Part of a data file
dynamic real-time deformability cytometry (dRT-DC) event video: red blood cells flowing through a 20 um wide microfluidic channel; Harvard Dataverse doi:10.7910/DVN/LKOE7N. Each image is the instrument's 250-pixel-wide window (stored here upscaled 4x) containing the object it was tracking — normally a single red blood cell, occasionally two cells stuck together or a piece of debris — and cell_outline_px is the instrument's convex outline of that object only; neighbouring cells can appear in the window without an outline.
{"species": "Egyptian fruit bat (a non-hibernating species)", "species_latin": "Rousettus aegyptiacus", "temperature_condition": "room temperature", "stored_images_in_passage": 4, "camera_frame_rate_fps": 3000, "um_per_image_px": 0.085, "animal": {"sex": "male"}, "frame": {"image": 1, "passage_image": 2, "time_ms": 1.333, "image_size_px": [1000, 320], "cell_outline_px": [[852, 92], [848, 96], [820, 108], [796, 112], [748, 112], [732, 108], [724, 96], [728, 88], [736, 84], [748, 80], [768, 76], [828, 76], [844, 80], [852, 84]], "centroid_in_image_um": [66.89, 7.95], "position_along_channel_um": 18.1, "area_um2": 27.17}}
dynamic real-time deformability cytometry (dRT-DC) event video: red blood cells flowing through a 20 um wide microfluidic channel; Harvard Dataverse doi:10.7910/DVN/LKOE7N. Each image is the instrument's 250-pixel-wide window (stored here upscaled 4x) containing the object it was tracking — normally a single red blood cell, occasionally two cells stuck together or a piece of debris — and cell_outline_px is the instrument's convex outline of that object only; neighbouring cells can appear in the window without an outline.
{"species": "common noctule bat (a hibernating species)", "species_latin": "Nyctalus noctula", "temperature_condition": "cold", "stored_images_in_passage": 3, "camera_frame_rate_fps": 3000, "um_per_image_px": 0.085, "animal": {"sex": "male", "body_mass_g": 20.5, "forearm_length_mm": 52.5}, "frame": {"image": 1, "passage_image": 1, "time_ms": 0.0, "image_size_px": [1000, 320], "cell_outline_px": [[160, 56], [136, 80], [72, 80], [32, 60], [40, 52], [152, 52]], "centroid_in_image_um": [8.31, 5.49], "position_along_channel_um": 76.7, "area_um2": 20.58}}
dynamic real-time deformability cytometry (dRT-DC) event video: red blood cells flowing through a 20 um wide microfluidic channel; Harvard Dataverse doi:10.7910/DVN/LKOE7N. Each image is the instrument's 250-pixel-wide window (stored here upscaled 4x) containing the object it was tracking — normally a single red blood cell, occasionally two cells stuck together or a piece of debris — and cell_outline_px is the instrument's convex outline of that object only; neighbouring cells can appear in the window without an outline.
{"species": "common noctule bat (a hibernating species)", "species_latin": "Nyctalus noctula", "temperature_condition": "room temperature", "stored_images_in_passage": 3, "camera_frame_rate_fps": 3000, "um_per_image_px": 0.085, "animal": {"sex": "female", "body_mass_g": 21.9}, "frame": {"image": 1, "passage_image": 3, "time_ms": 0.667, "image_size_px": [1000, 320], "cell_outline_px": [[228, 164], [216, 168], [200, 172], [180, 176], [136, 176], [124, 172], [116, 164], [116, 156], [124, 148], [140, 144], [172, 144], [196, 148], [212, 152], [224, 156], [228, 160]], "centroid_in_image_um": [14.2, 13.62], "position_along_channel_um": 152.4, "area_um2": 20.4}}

The problem
Copy every line of the records word for word.

Complete response
dynamic real-time deformability cytometry (dRT-DC) event video: red blood cells flowing through a 20 um wide microfluidic channel; Harvard Dataverse doi:10.7910/DVN/LKOE7N. Each image is the instrument's 250-pixel-wide window (stored here upscaled 4x) containing the object it was tracking — normally a single red blood cell, occasionally two cells stuck together or a piece of debris — and cell_outline_px is the instrument's convex outline of that object only; neighbouring cells can appear in the window without an outline.
{"species": "Egyptian fruit bat (a non-hibernating species)", "species_latin": "Rousettus aegyptiacus", "temperature_condition": "room temperature", "stored_images_in_passage": 4, "camera_frame_rate_fps": 3000, "um_per_image_px": 0.085, "animal": {"sex": "male"}, "frame": {"image": 1, "passage_image": 2, "time_ms": 1.333, "image_size_px": [1000, 320], "cell_outline_px": [[852, 92], [848, 96], [820, 108], [796, 112], [748, 112], [732, 108], [724, 96], [728, 88], [736, 84], [748, 80], [768, 76], [828, 76], [844, 80], [852, 84]], "centroid_in_image_um": [66.89, 7.95], "position_along_channel_um": 18.1, "area_um2": 27.17}}
dynamic real-time deformability cytometry (dRT-DC) event video: red blood cells flowing through a 20 um wide microfluidic channel; Harvard Dataverse doi:10.7910/DVN/LKOE7N. Each image is the instrument's 250-pixel-wide window (stored here upscaled 4x) containing the object it was tracking — normally a single red blood cell, occasionally two cells stuck together or a piece of debris — and cell_outline_px is the instrument's convex outline of that object only; neighbouring cells can appear in the window without an outline.
{"species": "common noctule bat (a hibernating species)", "species_latin": "Nyctalus noctula", "temperature_condition": "cold", "stored_images_in_passage": 3, "camera_frame_rate_fps": 3000, "um_per_image_px": 0.085, "animal": {"sex": "male", "body_mass_g": 20.5, "forearm_length_mm": 52.5}, "frame": {"image": 1, "passage_image": 1, "time_ms": 0.0, "image_size_px": [1000, 320], "cell_outline_px": [[160, 56], [136, 80], [72, 80], [32, 60], [40, 52], [152, 52]], "centroid_in_image_um": [8.31, 5.49], "position_along_channel_um": 76.7, "area_um2": 20.58}}
dynamic real-time deformability cytometry (dRT-DC) event video: red blood cells flowing through a 20 um wide microfluidic channel; Harvard Dataverse doi:10.7910/DVN/LKOE7N. Each image is the instrument's 250-pixel-wide window (stored here upscaled 4x) containing the object it was tracking — normally a single red blood cell, occasionally two cells stuck together or a piece of debris — and cell_outline_px is the instrument's convex outline of that object only; neighbouring cells can appear in the window without an outline.
{"species": "common noctule bat (a hibernating species)", "species_latin": "Nyctalus noctula", "temperature_condition": "room temperature", "stored_images_in_passage": 3, "camera_frame_rate_fps": 3000, "um_per_image_px": 0.085, "animal": {"sex": "female", "body_mass_g": 21.9}, "frame": {"image": 1, "passage_image": 3, "time_ms": 0.667, "image_size_px": [1000, 320], "cell_outline_px": [[228, 164], [216, 168], [200, 172], [180, 176], [136, 176], [124, 172], [116, 164], [116, 156], [124, 148], [140, 144], [172, 144], [196, 148], [212, 152], [224, 156], [228, 160]], "centroid_in_image_um": [14.2, 13.62], "position_along_channel_um": 152.4, "area_um2": 20.4}}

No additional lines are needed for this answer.